[Dataset items]
»»
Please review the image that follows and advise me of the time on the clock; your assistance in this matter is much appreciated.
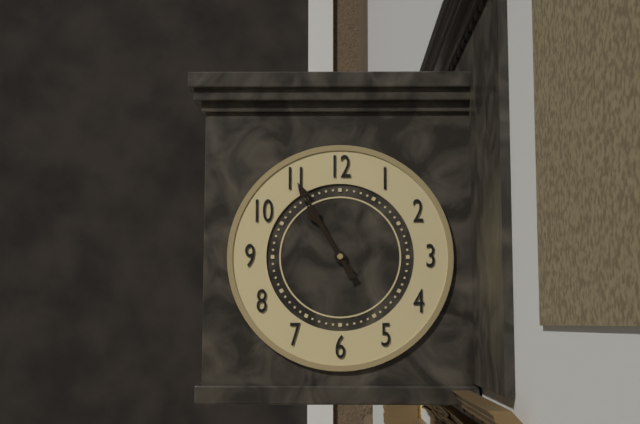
10:55
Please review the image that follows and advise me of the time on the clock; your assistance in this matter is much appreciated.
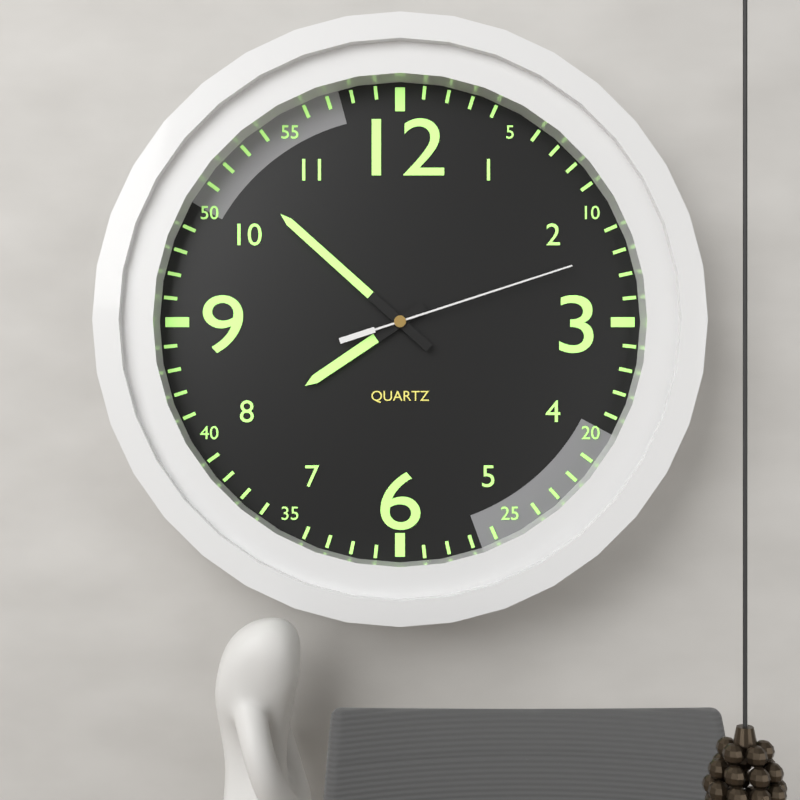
7:52:12
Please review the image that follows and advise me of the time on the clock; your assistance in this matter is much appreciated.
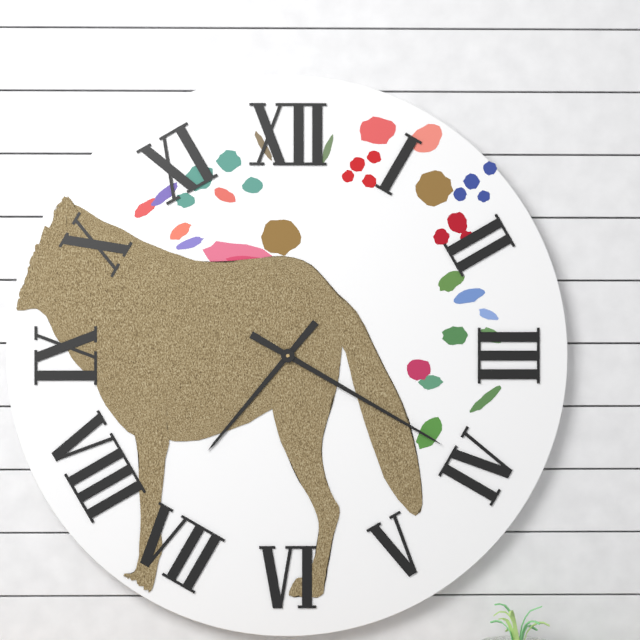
7:20
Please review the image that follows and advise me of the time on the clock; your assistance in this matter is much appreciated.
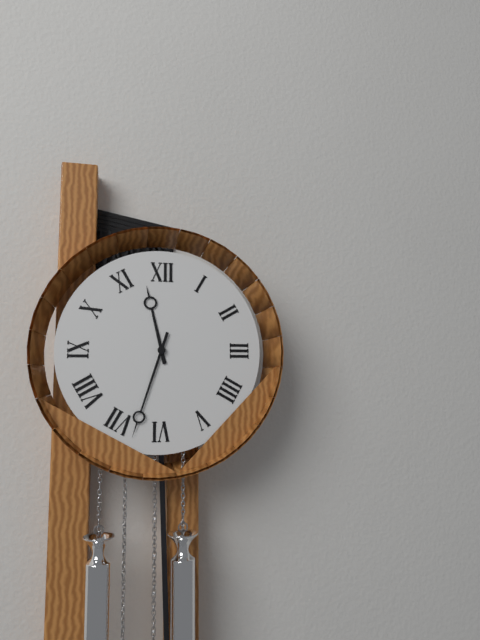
11:33
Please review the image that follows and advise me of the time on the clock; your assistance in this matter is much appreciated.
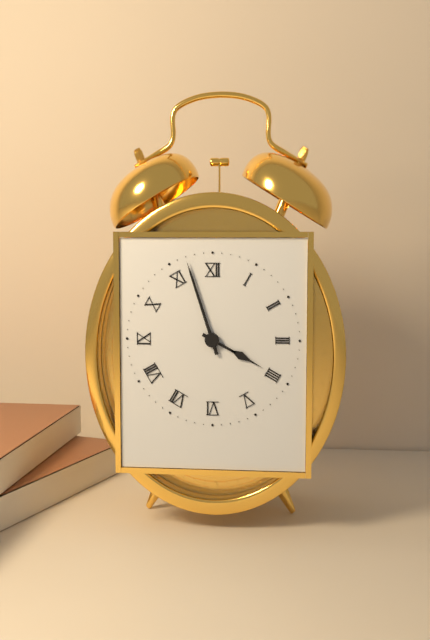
««
▶ [What you have to do] Reproduce the text of each record above word for word, leaving out the pictures.

▶ [Completed exercise]
Please review the image that follows and advise me of the time on the clock; your assistance in this matter is much appreciated.
10:55
Please review the image that follows and advise me of the time on the clock; your assistance in this matter is much appreciated.
7:52:12
Please review the image that follows and advise me of the time on the clock; your assistance in this matter is much appreciated.
7:20
Please review the image that follows and advise me of the time on the clock; your assistance in this matter is much appreciated.
11:33
Please review the image that follows and advise me of the time on the clock; your assistance in this matter is much appreciated.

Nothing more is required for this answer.